Along these same lines, recently I saw a contestant on the television show, “Last Comic Standing” who seemed to adopt this same philosophy about her severe lisp. Rather than be depressed and embarrassed about her speech impediment, she decided to turn it into something positive. In her comedy routine, she talks about how she attended speech therapy classes as a young girl and they would tell her to repeat words like “wagon” or “tree.” She said: “I can say wagon; I can say tree! How about supercalafragalistic-expialadosish? I seem to be having a little trouble with that word!” So the use of humor can be a very effective tool in taking the sting out of emotional pain.
"More important than talent, strength, or knowledge is the ability to laugh at yourself and enjoy the pursuit of your dreams." ~Amy Grant, Christian singer
One night after my surgery our son Keener decided to play a practical joke on me by hiding behind a door and jumping out to scare me when I walked in the room. Well, it worked – a little too well – and I screamed at the top of my lungs. Keener felt just terrible, apologized and gave me a big hug. So I jokingly chastised him saying: “Be nice to your mom! Just because I have a flat chest doesn’t mean I’m one of the guys!”
Another time I was talking to Keen on the phone at his law office, and he mentioned that he and one of his colleagues dressed exactly alike that day. The colleague was standing right there and commented that the main difference between them was that he was having a bad hair day. (He’s completely bald.) So I told Keen to tell him not to feel bad because I was having a bad chest day. Keen’s colleague replied that hair and chests are two things that are highly overrated.

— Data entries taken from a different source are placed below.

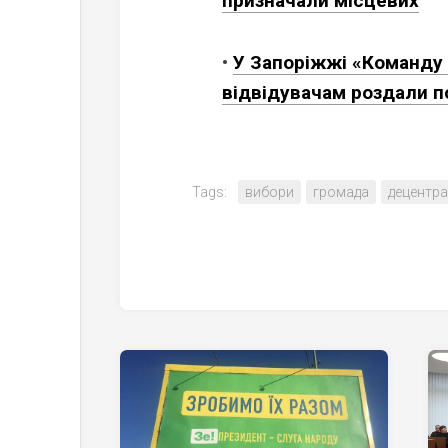
призначали місцевих
•
У Запоріжжі «Команду 
відвідувачам роздали п
Tags:
вибори
громада
децентра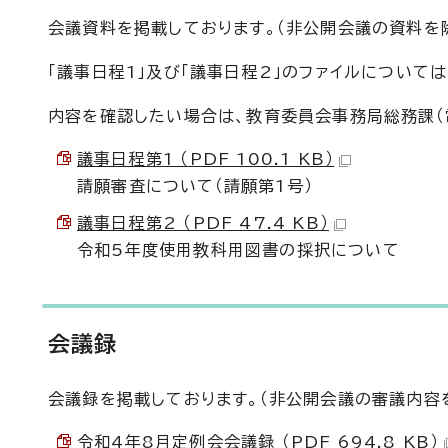
会議資料を掲載しております。（非公開会議の資料を除
「議事日程1」及び「議事日程2」のファイルについて
内容を確認したい場合は、教育委員会事務局総務課（電
議事日程第1 （PDF 100.1 KB）
請願審査について（請願第1号）
議事日程第2 （PDF 47.4 KB）
令和5年度使用教科用図書の採択について
会議録
会議録を掲載しております。（非公開会議の審議内容を
令和4年8月定例会会議録 （PDF 694.8 KB）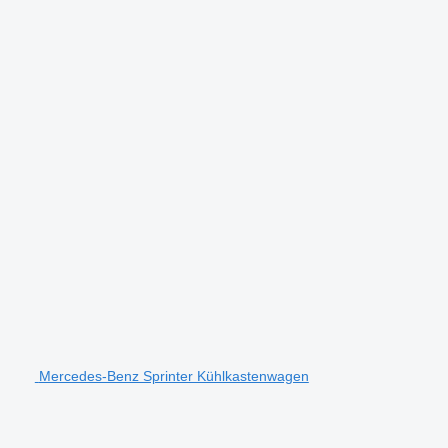
Mercedes-Benz Sprinter Kühlkastenwagen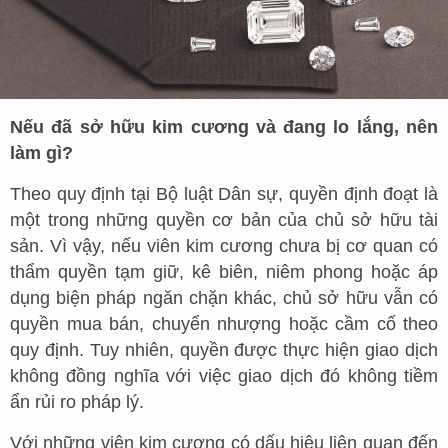
Nếu đã sở hữu kim cương và đang lo lắng, nên
làm gì?
Theo quy định tại Bộ luật Dân sự, quyền định đoạt là
một trong những quyền cơ bản của chủ sở hữu tài
sản. Vì vậy, nếu viên kim cương chưa bị cơ quan có
thẩm quyền tạm giữ, kê biên, niêm phong hoặc áp
dụng biện pháp ngăn chặn khác, chủ sở hữu vẫn có
quyền mua bán, chuyển nhượng hoặc cầm cố theo
quy định. Tuy nhiên, quyền được thực hiện giao dịch
không đồng nghĩa với việc giao dịch đó không tiềm
ẩn rủi ro pháp lý.
Với những viên kim cương có dấu hiệu liên quan đến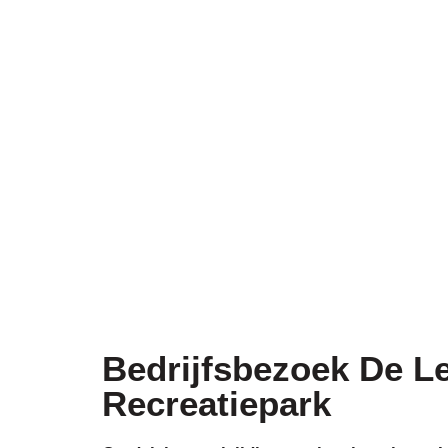
Bedrijfsbezoek De Le
Recreatiepark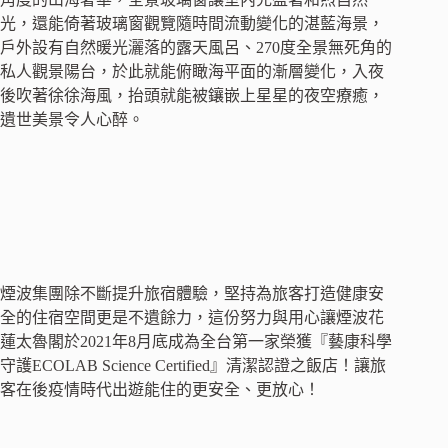
光，還能倚著玻璃窗觀覽隨時間流動變化的湛藍海景，
戶外設有自然暖光灑落的露天風呂、270度全景無死角的
私人觀景陽台，於此就能俯瞰海平面的漸層變化，入夜
後吹著徐徐海風，抬頭就能被鑲嵌上星星的夜空療癒，
遺世美景令人心醉。
煙波集團除不斷提升旅宿體驗，堅持為旅客打造健康安
全的住宿空間更是不遺餘力，這份努力與用心讓煙波花
蓮太魯閣於2021年8月底成為全台第一家榮獲『藝康科學
守護ECOLAB Science Certified』清潔認證之飯店！讓旅
客在後疫情時代出遊能住的更安全、更放心！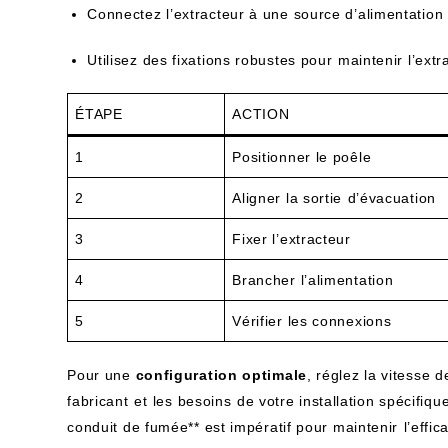
Connectez l’extracteur à une source d’alimentation 
Utilisez des fixations robustes pour⁤ maintenir l’extr
ÉTAPE
ACTION
1
Positionner le poêle
2
Aligner la sortie⁣ d’évacuation
3
Fixer l’extracteur
4
Brancher l’alimentation
5
Vérifier les connexions
Pour une
configuration optimale
, réglez la vitesse d
fabricant⁣ et ⁢les‌ besoins ⁤de votre installation ​spécifiqu
conduit de‍ fumée** est impératif pour maintenir ⁤l’eff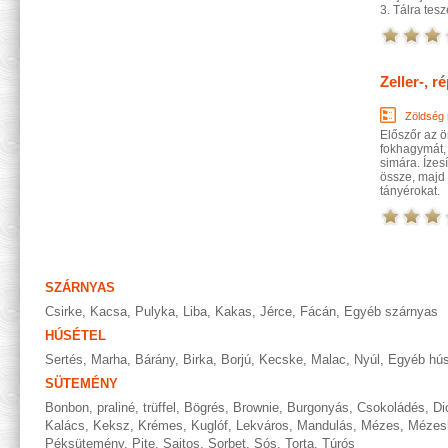
3. Tálra tes
Zeller-, 
Zöldség 
Előszőr az ö
fokhagymát, 
simára. Ízesí
össze, majd 
tányérokat.
SZÁRNYAS
Csirke
,
Kacsa
,
Pulyka
,
Liba
,
Kakas
,
Jérce
,
Fácán
,
Egyéb szárnyas
HÚSÉTEL
Sertés
,
Marha
,
Bárány
,
Birka
,
Borjú
,
Kecske
,
Malac
,
Nyúl
,
Egyéb hús
SÜTEMÉNY
Bonbon, praliné, trüffel
,
Bögrés
,
Brownie
,
Burgonyás
,
Csokoládés
,
Di
Kalács
,
Keksz
,
Krémes
,
Kuglóf
,
Lekváros
,
Mandulás
,
Mézes
,
Mézes
Péksütemény
,
Pite
,
Sajtos
,
Sorbet
,
Sós
,
Torta
,
Túrós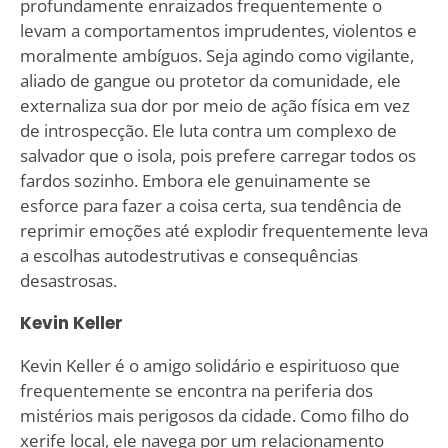
profundamente enraizados frequentemente o
levam a comportamentos imprudentes, violentos e
moralmente ambíguos. Seja agindo como vigilante,
aliado de gangue ou protetor da comunidade, ele
externaliza sua dor por meio de ação física em vez
de introspecção. Ele luta contra um complexo de
salvador que o isola, pois prefere carregar todos os
fardos sozinho. Embora ele genuinamente se
esforce para fazer a coisa certa, sua tendência de
reprimir emoções até explodir frequentemente leva
a escolhas autodestrutivas e consequências
desastrosas.
Kevin Keller
Kevin Keller é o amigo solidário e espirituoso que
frequentemente se encontra na periferia dos
mistérios mais perigosos da cidade. Como filho do
xerife local, ele navega por um relacionamento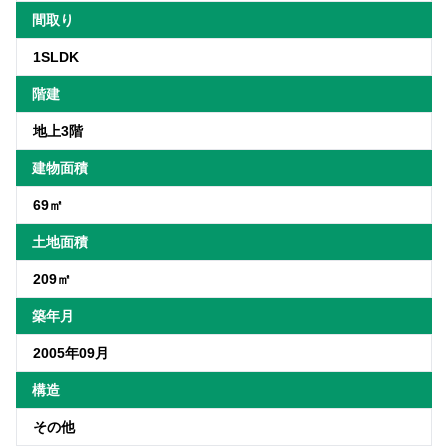
間取り
1SLDK
階建
地上3階
建物面積
69㎡
土地面積
209㎡
築年月
2005年09月
構造
その他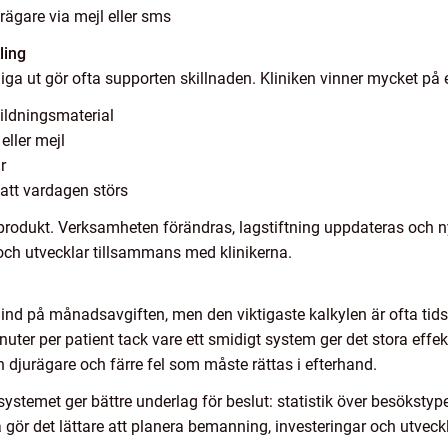
gare via mejl eller sms
ling
iga ut gör ofta supporten skillnaden. Kliniken vinner mycket på 
bildningsmaterial
eller mejl
r
att vardagen störs
produkt. Verksamheten förändras, lagstiftning uppdateras och 
och utvecklar tillsammans med klinikerna.
blind på månadsavgiften, men den viktigaste kalkylen är ofta tid
uter per patient tack vare ett smidigt system ger det stora effek
 djurägare och färre fel som måste rättas i efterhand.
systemet ger bättre underlag för beslut: statistik över besökstype
r det lättare att planera bemanning, investeringar och utveckli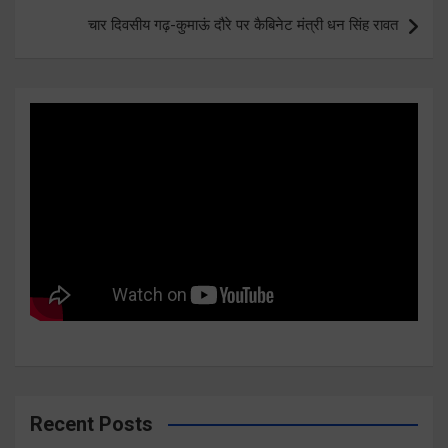
चार दिवसीय गढ़-कुमाऊं दौरे पर कैबिनेट मंत्री धन सिंह रावत
Recent Posts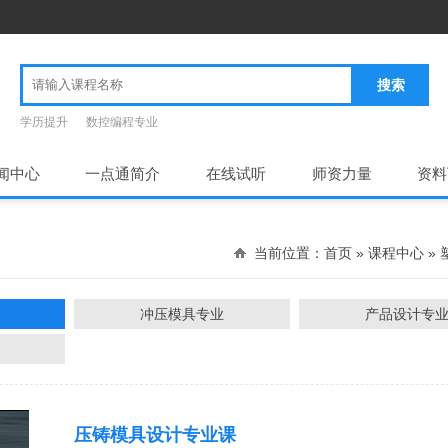
搜索
学历提升
数控编程专业
闻中心
一点通简介
在线试听
师资力量
资料
当前位置：
首页
» 课程中心 »
冲压模具专业
产品设计专
压铸模具设计专业课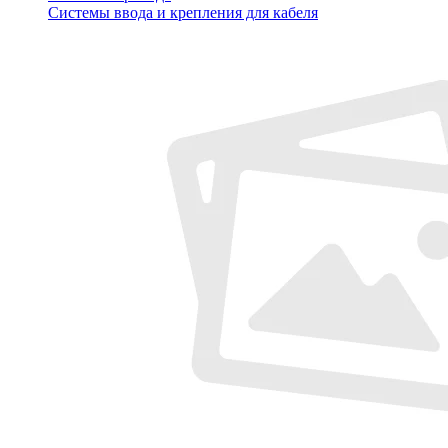
Системы ввода и крепления для кабеля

I’ve discovered that there is one small caveat to my use of humor, however. It seems that I can make jokes about my flat chest, but nobody else can. We learned this lesson the hard way when my sweet, supportive husband thought it was safe to come up with his own joke since he saw that I was able to joke about it. As our three-year-old grandson Gabe would say: “That’s not punny!” When I explained the rules to my brother Joe, he said: “I certainly respect your right to make all the jokes, but I reserve the right to repeat them!” I don’t have a problem with that – as long as the jokes originate from me!
Geralyn Lucas chose to have immediate reconstruction surgery after her mastectomy, and later she agreed to pose for a special breast cancer survivor’s edition of Self Magazine. In her book she described her experience this way: “I never existed as a beautiful woman until I saw myself that July day . . . In every photo in the past, I hated my nose, my cheeks, my smile. Now, when there is a huge defect, I was the most beautiful. I had set out to inspire other women that they could be beautiful after this surgery and I ended up convincing myself.”
As for me, I may or may not decide to have reconstruction surgery at some point in the future. But if I do, it will be after I have learned to accept myself and the new shape of my body – just the way it is.
So if you see me out and about sometime without my prosthesis, then you’ll know that you caught me on a day when I mustered up the courage to simply be “me.”